───── Input records ─────

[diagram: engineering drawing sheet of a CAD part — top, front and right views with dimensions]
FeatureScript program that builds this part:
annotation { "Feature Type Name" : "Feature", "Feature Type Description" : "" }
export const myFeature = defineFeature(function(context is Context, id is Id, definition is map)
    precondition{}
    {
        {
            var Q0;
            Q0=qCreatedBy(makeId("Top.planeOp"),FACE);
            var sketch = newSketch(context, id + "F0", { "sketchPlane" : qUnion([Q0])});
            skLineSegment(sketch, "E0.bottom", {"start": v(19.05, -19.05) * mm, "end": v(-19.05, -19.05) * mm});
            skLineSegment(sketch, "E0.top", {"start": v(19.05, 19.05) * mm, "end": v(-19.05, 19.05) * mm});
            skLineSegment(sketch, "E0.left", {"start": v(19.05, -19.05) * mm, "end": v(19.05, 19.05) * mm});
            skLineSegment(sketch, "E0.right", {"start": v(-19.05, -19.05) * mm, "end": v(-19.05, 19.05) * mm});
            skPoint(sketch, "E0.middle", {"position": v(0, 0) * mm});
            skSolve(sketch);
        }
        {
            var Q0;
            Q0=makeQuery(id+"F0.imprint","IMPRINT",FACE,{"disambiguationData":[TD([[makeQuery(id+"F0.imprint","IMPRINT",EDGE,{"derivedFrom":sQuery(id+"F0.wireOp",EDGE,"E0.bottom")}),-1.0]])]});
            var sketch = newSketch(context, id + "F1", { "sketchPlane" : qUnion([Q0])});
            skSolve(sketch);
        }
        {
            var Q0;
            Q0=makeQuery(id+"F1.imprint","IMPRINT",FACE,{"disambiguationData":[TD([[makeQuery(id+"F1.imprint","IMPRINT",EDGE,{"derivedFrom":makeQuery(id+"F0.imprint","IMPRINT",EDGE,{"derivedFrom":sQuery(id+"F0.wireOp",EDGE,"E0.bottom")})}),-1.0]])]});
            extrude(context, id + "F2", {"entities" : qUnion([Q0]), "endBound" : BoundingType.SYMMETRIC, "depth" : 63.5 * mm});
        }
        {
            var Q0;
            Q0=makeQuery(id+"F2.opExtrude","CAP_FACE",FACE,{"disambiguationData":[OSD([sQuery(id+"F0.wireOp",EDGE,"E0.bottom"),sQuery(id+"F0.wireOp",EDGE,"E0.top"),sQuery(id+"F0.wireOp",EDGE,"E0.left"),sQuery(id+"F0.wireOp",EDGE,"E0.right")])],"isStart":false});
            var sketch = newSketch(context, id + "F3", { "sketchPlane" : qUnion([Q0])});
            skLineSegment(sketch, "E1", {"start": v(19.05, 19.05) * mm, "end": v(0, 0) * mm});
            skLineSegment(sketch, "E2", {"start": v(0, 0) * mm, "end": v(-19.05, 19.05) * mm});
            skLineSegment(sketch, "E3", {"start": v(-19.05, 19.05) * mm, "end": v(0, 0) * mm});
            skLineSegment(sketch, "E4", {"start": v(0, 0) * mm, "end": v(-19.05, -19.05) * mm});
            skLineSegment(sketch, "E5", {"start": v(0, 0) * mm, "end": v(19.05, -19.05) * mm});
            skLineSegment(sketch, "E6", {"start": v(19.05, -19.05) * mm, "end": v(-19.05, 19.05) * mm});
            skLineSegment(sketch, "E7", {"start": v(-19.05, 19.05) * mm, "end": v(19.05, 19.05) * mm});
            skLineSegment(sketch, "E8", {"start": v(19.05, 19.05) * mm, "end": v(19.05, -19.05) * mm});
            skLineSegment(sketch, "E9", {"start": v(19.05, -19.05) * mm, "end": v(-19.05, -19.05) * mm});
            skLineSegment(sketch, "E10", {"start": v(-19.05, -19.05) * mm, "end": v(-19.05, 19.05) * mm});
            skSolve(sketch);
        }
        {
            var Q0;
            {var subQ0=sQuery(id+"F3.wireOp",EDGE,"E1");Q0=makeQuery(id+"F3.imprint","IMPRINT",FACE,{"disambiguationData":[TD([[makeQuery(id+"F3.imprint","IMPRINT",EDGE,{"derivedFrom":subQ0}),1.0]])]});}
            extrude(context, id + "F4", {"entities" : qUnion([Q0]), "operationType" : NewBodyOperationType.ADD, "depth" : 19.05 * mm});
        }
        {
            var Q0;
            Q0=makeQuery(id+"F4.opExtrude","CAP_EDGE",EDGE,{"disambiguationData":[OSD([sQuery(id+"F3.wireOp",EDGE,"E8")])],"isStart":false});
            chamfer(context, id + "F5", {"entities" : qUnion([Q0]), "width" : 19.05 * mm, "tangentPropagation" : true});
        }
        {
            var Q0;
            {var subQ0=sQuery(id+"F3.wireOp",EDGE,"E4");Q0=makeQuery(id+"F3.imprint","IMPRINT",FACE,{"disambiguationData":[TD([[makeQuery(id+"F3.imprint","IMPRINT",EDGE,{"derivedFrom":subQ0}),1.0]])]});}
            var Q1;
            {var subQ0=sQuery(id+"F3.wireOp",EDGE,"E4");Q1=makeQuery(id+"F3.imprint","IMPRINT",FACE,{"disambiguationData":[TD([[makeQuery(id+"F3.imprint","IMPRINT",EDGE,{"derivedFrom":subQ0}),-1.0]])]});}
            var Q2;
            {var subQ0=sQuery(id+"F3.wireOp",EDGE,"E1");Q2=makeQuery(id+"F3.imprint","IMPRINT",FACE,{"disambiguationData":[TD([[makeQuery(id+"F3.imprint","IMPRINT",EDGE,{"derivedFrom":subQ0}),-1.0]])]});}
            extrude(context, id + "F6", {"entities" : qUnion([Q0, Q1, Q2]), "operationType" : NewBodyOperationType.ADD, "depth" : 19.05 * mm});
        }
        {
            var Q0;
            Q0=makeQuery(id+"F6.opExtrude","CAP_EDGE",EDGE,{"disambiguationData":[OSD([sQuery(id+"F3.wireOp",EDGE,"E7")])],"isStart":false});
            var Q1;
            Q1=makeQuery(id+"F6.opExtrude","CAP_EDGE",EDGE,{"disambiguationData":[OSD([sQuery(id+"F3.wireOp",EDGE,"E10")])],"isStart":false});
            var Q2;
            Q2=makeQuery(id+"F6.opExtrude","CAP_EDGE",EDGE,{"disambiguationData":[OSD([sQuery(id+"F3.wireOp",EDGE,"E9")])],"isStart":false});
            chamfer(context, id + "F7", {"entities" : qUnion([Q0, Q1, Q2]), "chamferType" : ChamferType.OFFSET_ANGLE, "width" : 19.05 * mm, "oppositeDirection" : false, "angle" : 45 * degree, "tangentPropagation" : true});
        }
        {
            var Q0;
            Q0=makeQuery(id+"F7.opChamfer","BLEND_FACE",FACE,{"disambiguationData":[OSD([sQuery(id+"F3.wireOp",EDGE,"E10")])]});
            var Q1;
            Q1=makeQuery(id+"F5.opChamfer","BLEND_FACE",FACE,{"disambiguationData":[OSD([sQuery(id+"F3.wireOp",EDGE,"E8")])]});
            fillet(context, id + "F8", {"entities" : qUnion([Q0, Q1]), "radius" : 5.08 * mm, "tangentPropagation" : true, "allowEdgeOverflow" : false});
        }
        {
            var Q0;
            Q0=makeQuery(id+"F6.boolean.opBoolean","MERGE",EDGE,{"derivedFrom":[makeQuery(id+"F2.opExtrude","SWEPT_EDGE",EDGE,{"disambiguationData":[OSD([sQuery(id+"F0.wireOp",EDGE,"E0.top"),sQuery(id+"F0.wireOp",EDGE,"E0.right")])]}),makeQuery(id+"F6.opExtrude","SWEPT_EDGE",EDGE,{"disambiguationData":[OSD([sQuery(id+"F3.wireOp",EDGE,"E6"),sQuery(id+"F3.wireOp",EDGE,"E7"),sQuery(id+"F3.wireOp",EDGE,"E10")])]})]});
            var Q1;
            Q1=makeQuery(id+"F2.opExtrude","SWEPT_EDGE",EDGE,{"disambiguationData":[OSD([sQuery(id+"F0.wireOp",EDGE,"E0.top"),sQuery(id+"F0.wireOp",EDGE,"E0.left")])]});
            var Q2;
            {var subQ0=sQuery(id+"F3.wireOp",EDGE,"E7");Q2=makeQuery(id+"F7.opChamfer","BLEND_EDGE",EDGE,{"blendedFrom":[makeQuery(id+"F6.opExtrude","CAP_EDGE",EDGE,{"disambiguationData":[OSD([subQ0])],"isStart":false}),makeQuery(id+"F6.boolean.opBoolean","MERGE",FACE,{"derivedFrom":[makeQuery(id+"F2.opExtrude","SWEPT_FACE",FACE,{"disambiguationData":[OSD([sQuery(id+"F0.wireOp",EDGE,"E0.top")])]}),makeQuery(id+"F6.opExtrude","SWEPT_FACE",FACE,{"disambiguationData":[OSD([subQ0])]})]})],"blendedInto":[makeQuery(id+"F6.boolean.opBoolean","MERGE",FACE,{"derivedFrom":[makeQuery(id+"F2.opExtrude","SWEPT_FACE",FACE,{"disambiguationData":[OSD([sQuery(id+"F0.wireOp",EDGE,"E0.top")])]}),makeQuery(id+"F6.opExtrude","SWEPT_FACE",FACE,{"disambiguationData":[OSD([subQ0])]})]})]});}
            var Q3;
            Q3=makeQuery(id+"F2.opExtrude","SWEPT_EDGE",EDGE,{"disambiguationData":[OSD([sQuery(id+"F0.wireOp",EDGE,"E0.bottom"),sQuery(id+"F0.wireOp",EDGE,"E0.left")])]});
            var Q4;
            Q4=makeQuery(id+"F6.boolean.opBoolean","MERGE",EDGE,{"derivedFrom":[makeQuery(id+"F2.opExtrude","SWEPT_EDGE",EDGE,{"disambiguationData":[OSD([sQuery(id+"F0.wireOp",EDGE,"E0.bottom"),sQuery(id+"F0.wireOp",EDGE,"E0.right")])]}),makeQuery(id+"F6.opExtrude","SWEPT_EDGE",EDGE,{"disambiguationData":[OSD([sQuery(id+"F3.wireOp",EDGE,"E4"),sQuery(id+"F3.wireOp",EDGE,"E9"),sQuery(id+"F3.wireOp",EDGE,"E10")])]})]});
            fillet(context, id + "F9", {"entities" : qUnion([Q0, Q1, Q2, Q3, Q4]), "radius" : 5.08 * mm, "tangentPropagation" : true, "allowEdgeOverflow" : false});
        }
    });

─────

__Work required__
List every line of the listing above that contains the string "newSketch", treating uppercase and lowercase letters as distinct.

__Exercise response__
            var sketch = newSketch(context, id + "F0", { "sketchPlane" : qUnion([Q0])});
            var sketch = newSketch(context, id + "F1", { "sketchPlane" : qUnion([Q0])});
            var sketch = newSketch(context, id + "F3", { "sketchPlane" : qUnion([Q0])});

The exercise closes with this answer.